• _Data_
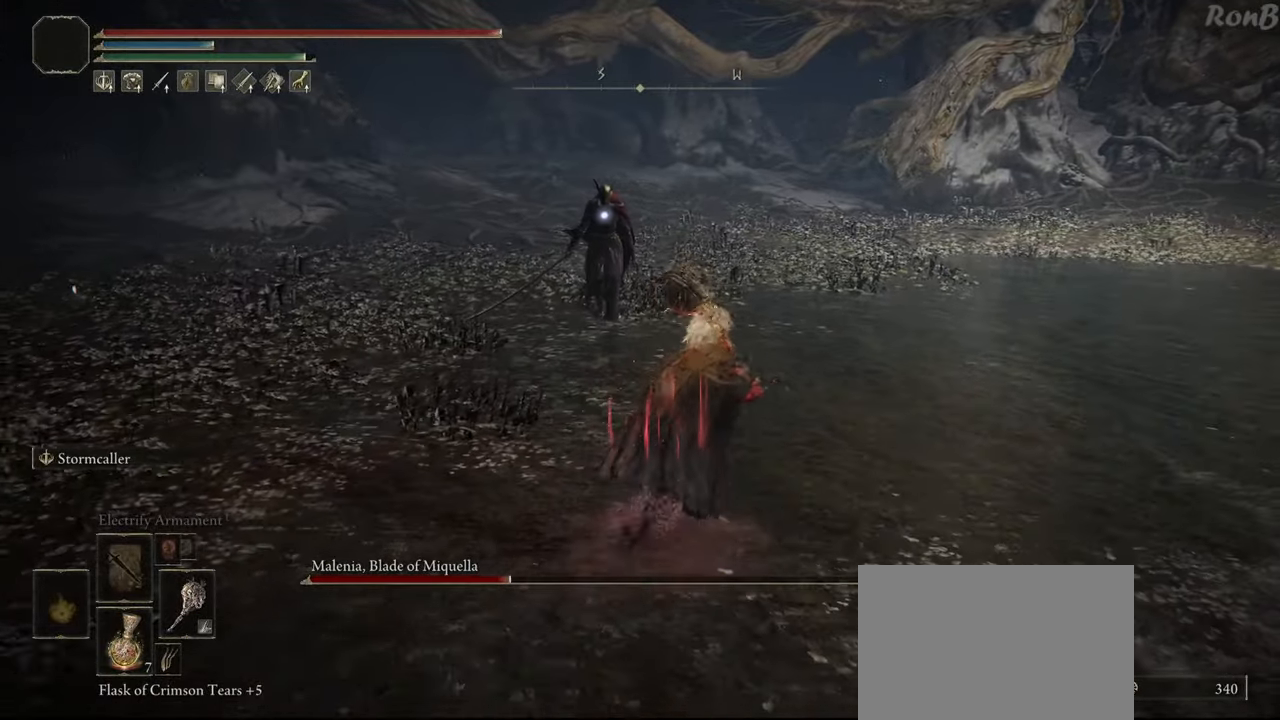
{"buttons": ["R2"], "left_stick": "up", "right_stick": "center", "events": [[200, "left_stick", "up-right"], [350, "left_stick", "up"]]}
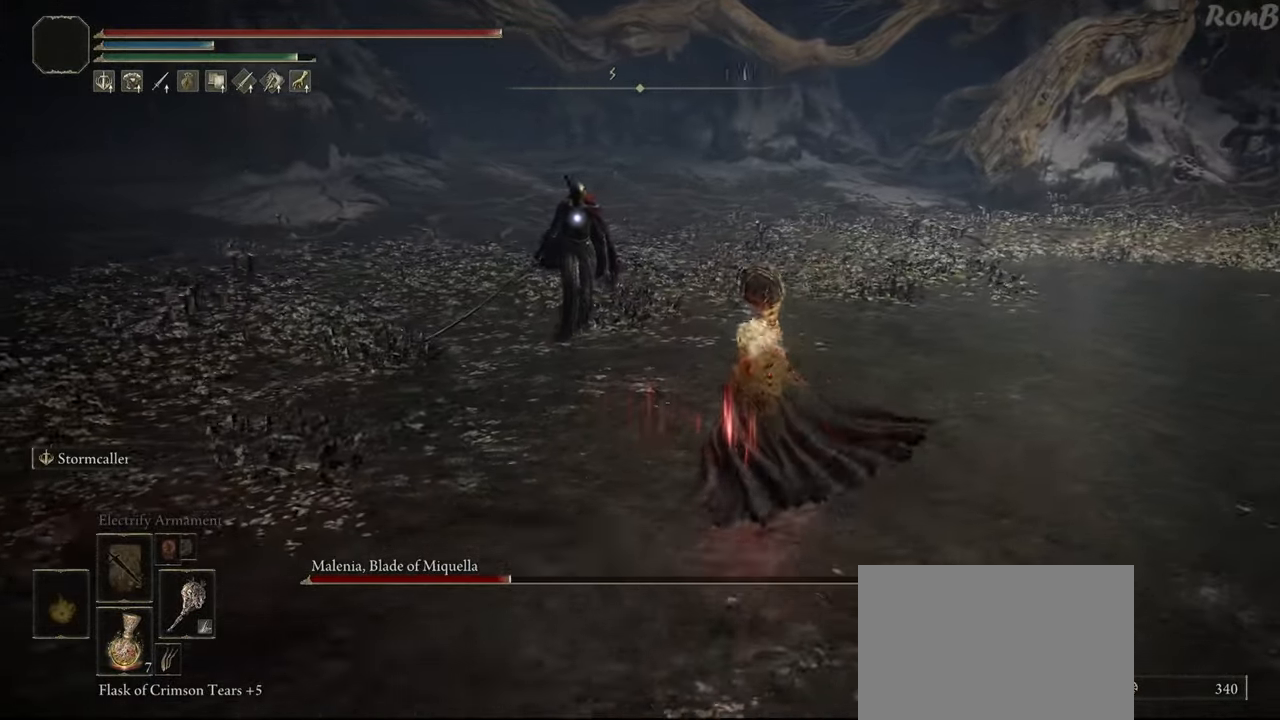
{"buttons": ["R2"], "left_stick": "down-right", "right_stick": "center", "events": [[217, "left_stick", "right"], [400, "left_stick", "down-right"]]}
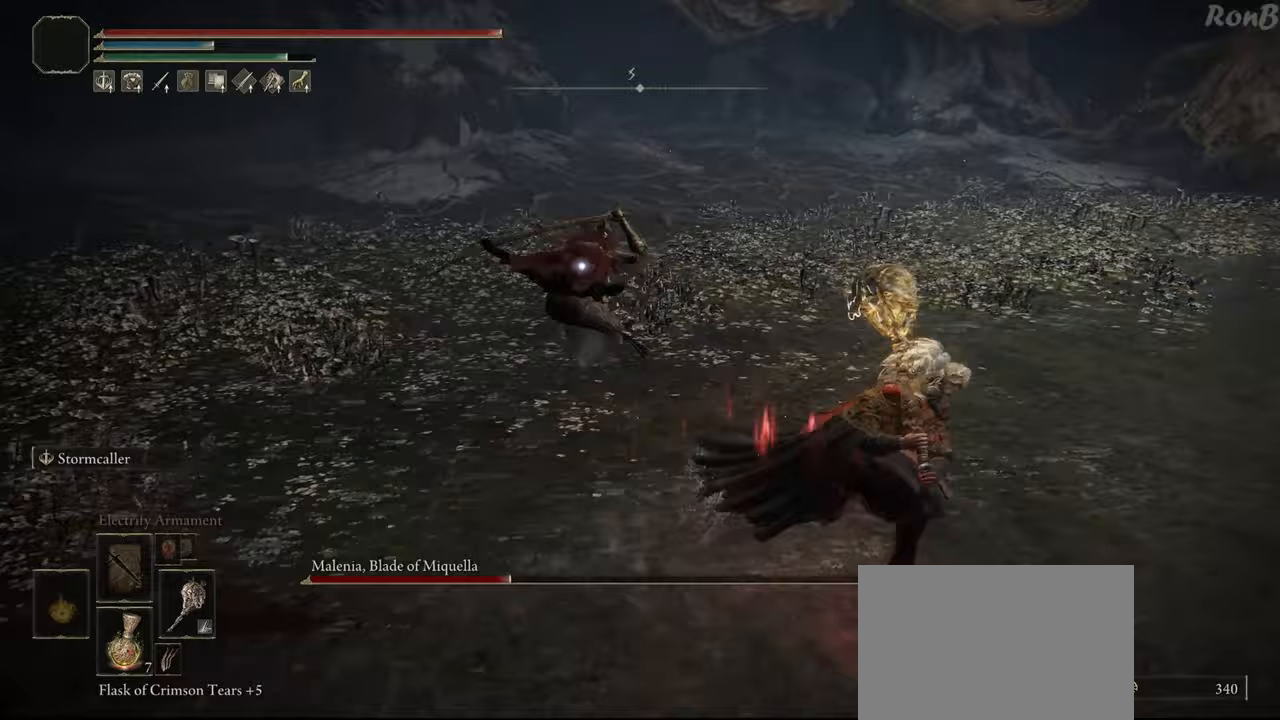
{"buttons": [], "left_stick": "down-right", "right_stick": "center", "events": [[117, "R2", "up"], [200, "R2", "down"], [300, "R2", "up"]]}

• _Problem requirements_
A word-for-word transcription of the listing is needed, minus its images.

• _Written answer_
{"buttons": ["R2"], "left_stick": "up", "right_stick": "center", "events": [[200, "left_stick", "up-right"], [350, "left_stick", "up"]]}
{"buttons": ["R2"], "left_stick": "down-right", "right_stick": "center", "events": [[217, "left_stick", "right"], [400, "left_stick", "down-right"]]}
{"buttons": [], "left_stick": "down-right", "right_stick": "center", "events": [[117, "R2", "up"], [200, "R2", "down"], [300, "R2", "up"]]}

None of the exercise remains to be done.